Depuis la sortie de son premier hit en hommage à DJ Jonathan, Arafat DJ est, sans contexte, devenu le chanteur le plus populaire du pays. Chacun des singles sortis depuis a rencontré un grand succès. Le Yorobo prouve encore une fois que sa source d’inspiration est intarissable . Le single Gladiator est mis sur le marché le 16 décembre 2009, et l’album le 19 juin 2010 incluant les morceaux Zoropoto I et II.
Le 13 août 2010, il devient le premier DJ artiste du coupé-décalé à faire un concert en solo dans la plus grande salle de Côte d’Ivoire qui est le Palais de la Culture d’Abidjan. Depuis 2011, il remplit le Palais de la Culture d’Abidjan chaque 26 décembre.
Inspiré par Lil Wayne, embrassant depuis janvier 2010 le hip-hop et surnommé à cet effet « Sao Tao le dictateur », il conceptualise le « Nouchi RNB » dans son single en duo avec Yvan Trésor.
On observe tout au long de sa jeune carrière, un changement de style vocal et musical. Il est passé du coupé-décalé classique des premières heures de ce mouvement musical à un coupé-décalé plus sophistiqué aujourd’hui. Sa voix est devenue plus rock, les instrumentaux plus travaillés et plus électroniques, mélangeant des sonorités nouvelles, avec une place importante donnée la batterie. On parle aujourd’hui d’une sorte d’« African Rock » et d’ “African Electro“. Le morceau « Rage 202 » par exemple, est un mélange sonorités heavy metal et coupé-décalé.
Il est considéré à l’extérieur de son pays natal comme l’ambassadeur du coupé-décalé, suivi par Serges Beynaud, qu’il considère comme un rival.
En 2012, il reçoit deux prix : celui du meilleur artiste africain de l’année et celui du meilleur artiste masculin de l’Afrique de l’Ouest au Kora Award. Un sacre qui le positionne comme un ambassadeur de la musique africaine dans le monde. Fort de son assise sur le continent, il est souvent sollicité pour des collaborations : de Davido à Toofan en passant par J-Martins sans oublier Fally Ipupa. Cette même année, il s’impose également sur le marché français, avec « Oulala ». Un morceau en collaboration avec Mokobé, tube de l’été de la même année.
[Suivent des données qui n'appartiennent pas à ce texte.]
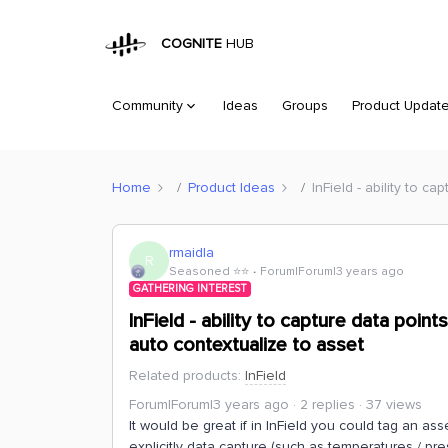
COGNITE
HUB
Community
Ideas
Groups
Product Updat
Home
Product Ideas
InField - ability to c
rmaidla
R
Seasoned ⭐️⭐️
Forum|Forum|3 years ago
GATHERING INTEREST
InField - ability to capture data poin
auto contextualize to asset
Related products
:
InField
Forum|Forum|3 years ago
2 replies
37 views
It would be great if in InField you could tag an as
explicitly data capture (such as temperatures / pre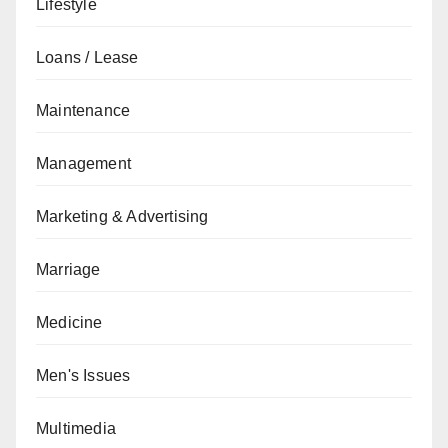
Lifestyle
Loans / Lease
Maintenance
Management
Marketing & Advertising
Marriage
Medicine
Men's Issues
Multimedia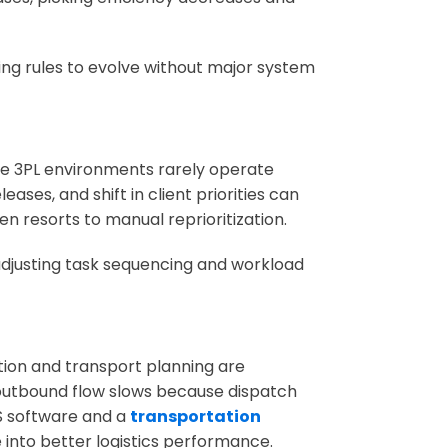
g rules to evolve without major system
ge 3PL environments rarely operate
ases, and shift in client priorities can
n resorts to manual reprioritization.
adjusting task sequencing and workload
on and transport planning are
 outbound flow slows because dispatch
S software and a
transportation
 into better logistics performance.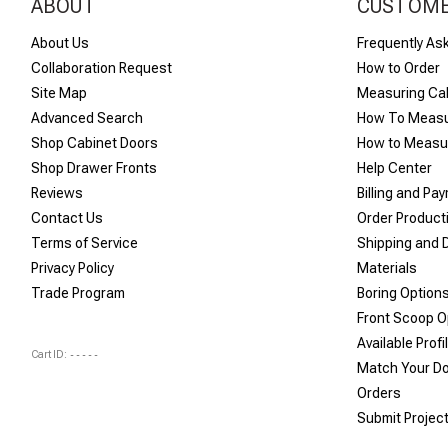
ABOUT
CUSTOME
About Us
Frequently As
Collaboration Request
How to Order
Site Map
Measuring Ca
Advanced Search
How To Measu
Shop Cabinet Doors
How to Measur
Shop Drawer Fronts
Help Center
Reviews
Billing and Pa
Contact Us
Order Product
Terms of Service
Shipping and D
Privacy Policy
Materials
Trade Program
Boring Option
Front Scoop O
Available Profi
Cart ID:
-----
Match Your D
Orders
Submit Projec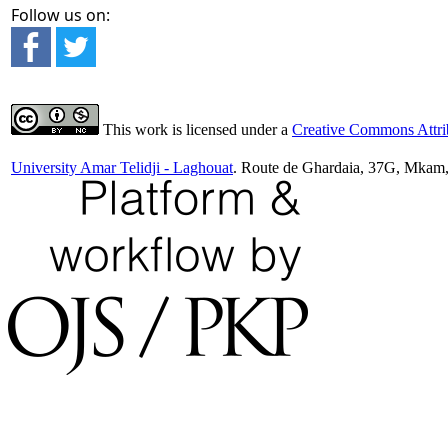
Follow us on:
This work is licensed under a
Creative Commons Attrib
University Amar Telidji - Laghouat
. Route de Ghardaia, 37G, Mkam,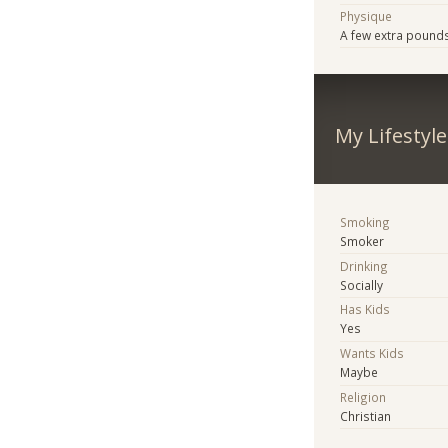
Physique
A few extra pound
My Lifestyle
Smoking
Smoker
Drinking
Socially
Has Kids
Yes
Wants Kids
Maybe
Religion
Christian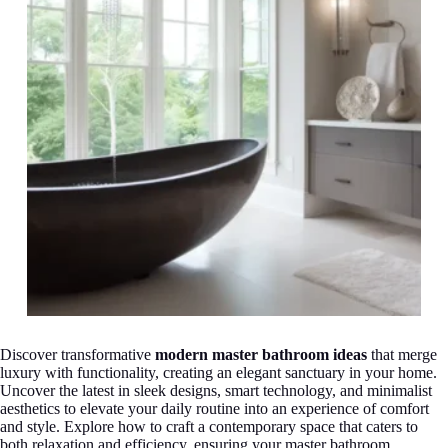
Discover transformative
modern master bathroom ideas
that merge
luxury with functionality, creating an elegant sanctuary in your home.
Uncover the latest in sleek designs, smart technology, and minimalist
aesthetics to elevate your daily routine into an experience of comfort
and style. Explore how to craft a contemporary space that caters to
both relaxation and efficiency, ensuring your master bathroom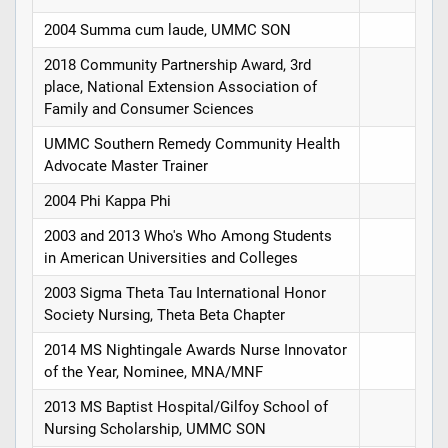
2004 Summa cum laude, UMMC SON
2018 Community Partnership Award, 3rd
place, National Extension Association of
Family and Consumer Sciences
UMMC Southern Remedy Community Health
Advocate Master Trainer
2004 Phi Kappa Phi
2003 and 2013 Who's Who Among Students
in American Universities and Colleges
2003 Sigma Theta Tau International Honor
Society Nursing, Theta Beta Chapter
2014 MS Nightingale Awards Nurse Innovator
of the Year, Nominee, MNA/MNF
2013 MS Baptist Hospital/Gilfoy School of
Nursing Scholarship, UMMC SON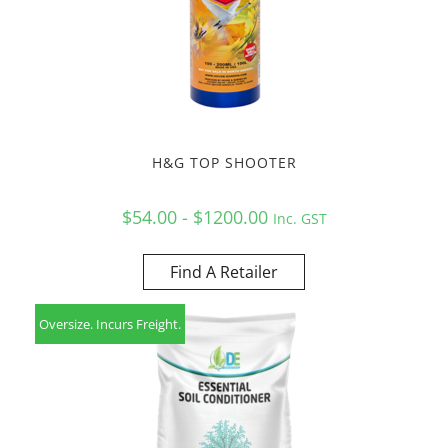
H&G TOP SHOOTER
$54.00 - $1200.00
Inc. GST
Find A Retailer
Oversize. Incurs Freight.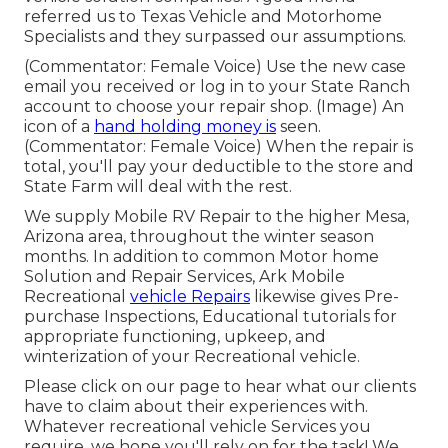
referred us to Texas Vehicle and Motorhome
Specialists and they surpassed our assumptions.
(Commentator: Female Voice) Use the new case
email you received or log in to your State Ranch
account to choose your repair shop. (Image) An
icon of a
hand holding money is
seen.
(Commentator: Female Voice) When the repair is
total, you'll pay your deductible to the store and
State Farm will deal with the rest.
We supply Mobile RV Repair to the higher Mesa,
Arizona area, throughout the winter season
months. In addition to common Motor home
Solution and Repair Services, Ark Mobile
Recreational
vehicle Repairs
likewise gives Pre-
purchase Inspections, Educational tutorials for
appropriate functioning, upkeep, and
winterization of your Recreational vehicle.
Please click on our page to hear what our clients
have to claim about their experiences with.
Whatever recreational vehicle Services you
require, we hope you'll rely on for the task! We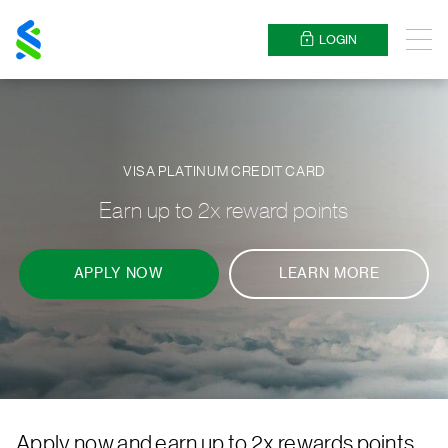
Standard
Chartered
LOGIN
Menu
VISA PLATINUM CREDIT CARD
Earn up to 2x reward points
APPLY NOW
LEARN MORE
Apply now and earn up to 2x rewards points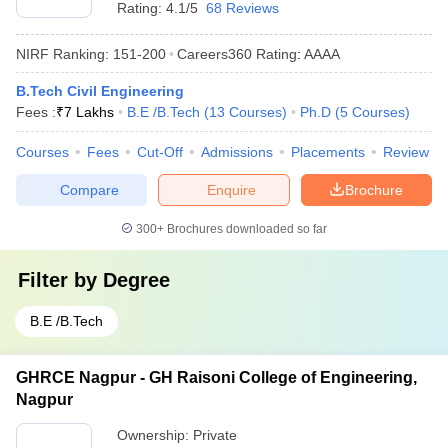
Rating:
4.1/5
68 Reviews
NIRF Ranking:
151-200
Careers360
Rating
:
AAAA
B.Tech Civil Engineering
Fees :
₹
7 Lakhs
B.E /B.Tech
(
13
Courses
)
Ph.D
(
5
Courses
)
Courses
Fees
Cut-Off
Admissions
Placements
Review
Compare
Enquire
Brochure
300+
Brochures downloaded so far
Filter by
Degree
B.E /B.Tech
GHRCE Nagpur - GH Raisoni College of Engineering,
Nagpur
Ownership:
Private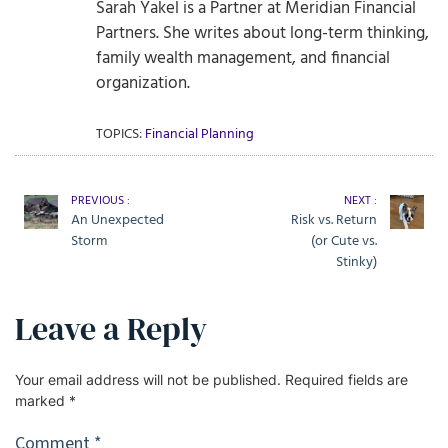
Sarah Yakel is a Partner at Meridian Financial
Partners. She writes about long-term thinking,
family wealth management, and financial
organization.
TOPICS:
Financial Planning
PREVIOUS :
NEXT :
An Unexpected
Risk vs. Return
Storm
(or Cute vs.
Stinky)
Leave a Reply
Your email address will not be published.
Required fields are
marked
*
Comment
*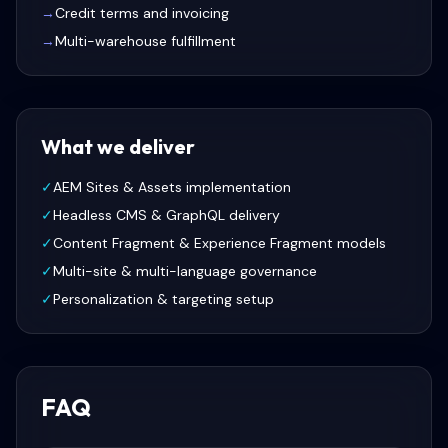
→
Credit terms and invoicing
→
Multi-warehouse fulfillment
What we deliver
✓
AEM Sites & Assets implementation
✓
Headless CMS & GraphQL delivery
✓
Content Fragment & Experience Fragment models
✓
Multi-site & multi-language governance
✓
Personalization & targeting setup
FAQ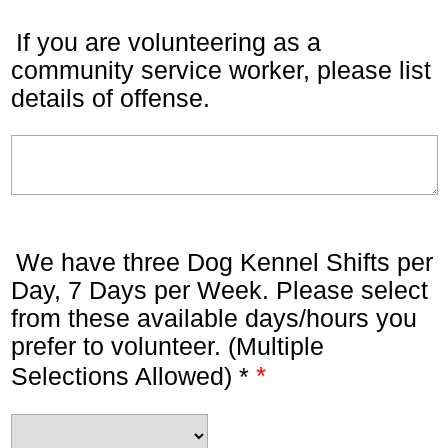
If you are volunteering as a
community service worker, please list
details of offense.
We have three Dog Kennel Shifts per
Day, 7 Days per Week. Please select
from these available days/hours you
prefer to volunteer. (Multiple
*
Selections Allowed) *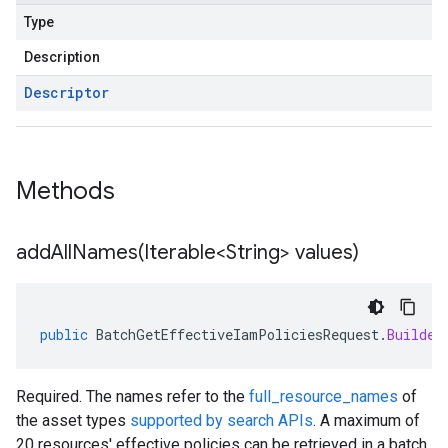
Type
Description
Descriptor
Methods
addAllNames(
Iterable<String> values)
public
BatchGetEffectiveIamPoliciesRequest
.
Builder
Required. The names refer to the
full_resource_names
of
the asset types
supported by search APIs
. A maximum of
20 resources' effective policies can be retrieved in a batch.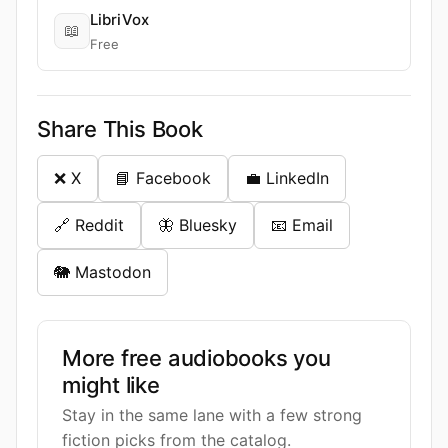
LibriVox
📖
Free
Share This Book
❌ X
📘 Facebook
💼 LinkedIn
🔗 Reddit
🦋 Bluesky
📧 Email
🐘 Mastodon
More free audiobooks you
might like
Stay in the same lane with a few strong
fiction picks from the catalog.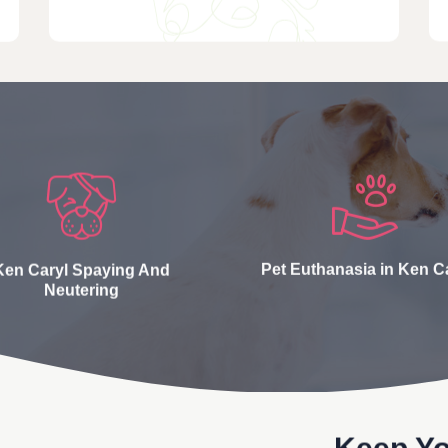
Ken Caryl Spaying And
Pet Euthanasia in Ken C
Neutering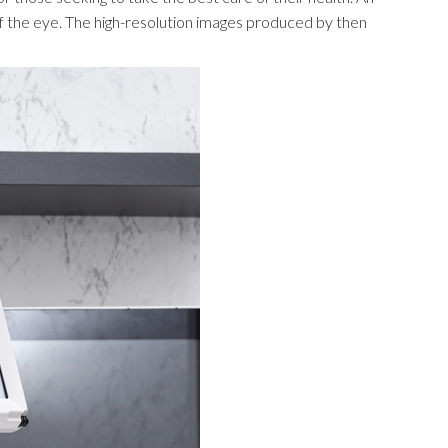
 of the eye. The high-resolution images produced by then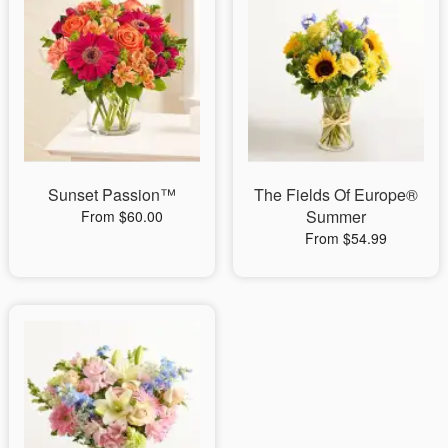
Sunset Passion™
The Fields Of Europe®
Summer
From $60.00
From $54.99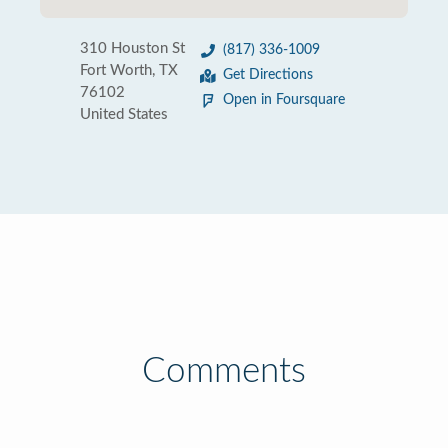
310 Houston St
(817) 336-1009
Fort Worth, TX
Get Directions
76102
Open in Foursquare
United States
Comments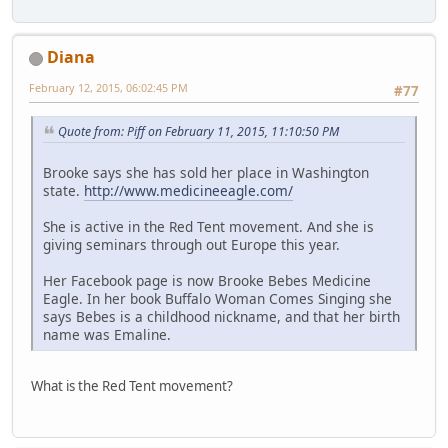
Diana
February 12, 2015, 06:02:45 PM
#77
Quote from: Piff on February 11, 2015, 11:10:50 PM
Brooke says she has sold her place in Washington
state.
http://www.medicineeagle.com/
She is active in the Red Tent movement. And she is
giving seminars through out Europe this year.
Her Facebook page is now Brooke Bebes Medicine
Eagle. In her book Buffalo Woman Comes Singing she
says Bebes is a childhood nickname, and that her birth
name was Emaline.
What is the Red Tent movement?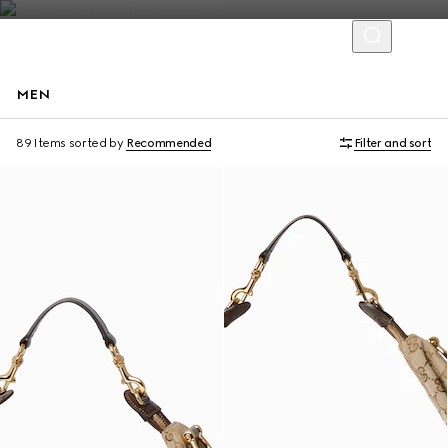
MEN
Runway
89 Items
sorted by
Recommended
Filter and sort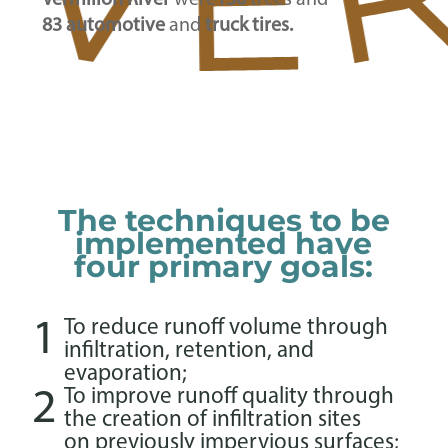
Vermilion River
were
130
trees and
83 automotive
and
truck tires.
The techniques to be
implemented have
four primary goals:
1
To reduce runoff volume through
infiltration, retention, and
evaporation;
2
To improve runoff quality through
the creation of infiltration sites
on previously impervious surfaces;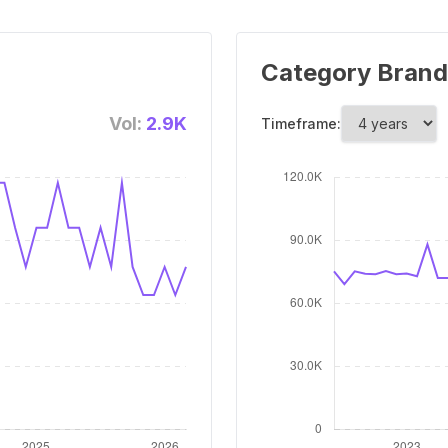
Category Brand
Vol:
2.9K
Timeframe: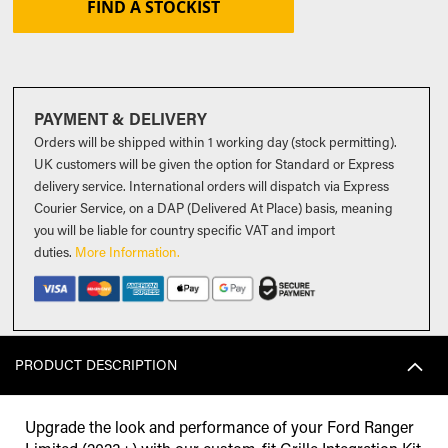
FIND A STOCKIST
PAYMENT & DELIVERY
Orders will be shipped within 1 working day (stock permitting).
UK customers will be given the option for Standard or Express
delivery service. International orders will dispatch via Express
Courier Service, on a DAP (Delivered At Place) basis, meaning
you will be liable for country specific VAT and import
duties
.
More Information.
PRODUCT DESCRIPTION
Upgrade the look and performance of your Ford Ranger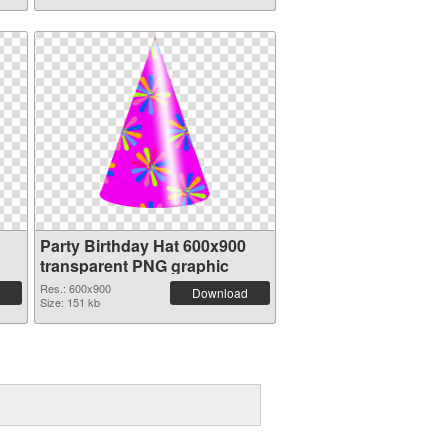
Party Birthday Hat 600x900
transparent PNG graphic
Res.: 600x900
Download
Size: 151 kb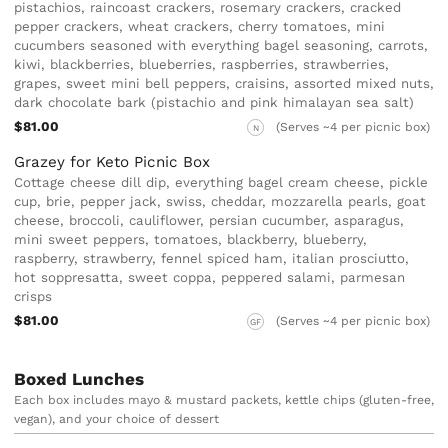
pistachios, raincoast crackers, rosemary crackers, cracked
pepper crackers, wheat crackers, cherry tomatoes, mini
cucumbers seasoned with everything bagel seasoning, carrots,
kiwi, blackberries, blueberries, raspberries, strawberries,
grapes, sweet mini bell peppers, craisins, assorted mixed nuts,
dark chocolate bark (pistachio and pink himalayan sea salt)
$81.00
(Serves ~4 per picnic box)
N
Grazey for Keto Picnic Box
Cottage cheese dill dip, everything bagel cream cheese, pickle
cup, brie, pepper jack, swiss, cheddar, mozzarella pearls, goat
cheese, broccoli, cauliflower, persian cucumber, asparagus,
mini sweet peppers, tomatoes, blackberry, blueberry,
raspberry, strawberry, fennel spiced ham, italian prosciutto,
hot soppresatta, sweet coppa, peppered salami, parmesan
crisps
$81.00
(Serves ~4 per picnic box)
GF
Boxed Lunches
Each box includes mayo & mustard packets, kettle chips (gluten-free,
vegan), and your choice of dessert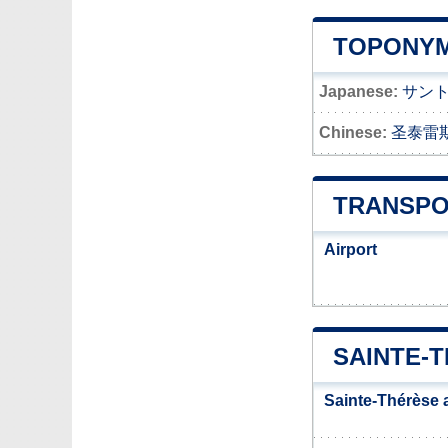
TOPONYM
Japanese:
サン
Chinese:
圣泰雷
TRANSPO
Airport
SAINTE-
Sainte-Thérèse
DJ Arafat a signé récemment chez Universal Music Group. Il fait donc son entrée dans une grande écurie de l’industrie musicale qui l’alignera prochainement dans son registre des artistes African Pop.
Victime d’un accident de la route à moto survenu dans la nuit à Abidjan, DJ Arafat meurt des suites de ses blessures ce 12 août, aux environs de 8h, laissant derrière lui son fils Huon Mael et sa petite fille encore nourrisson.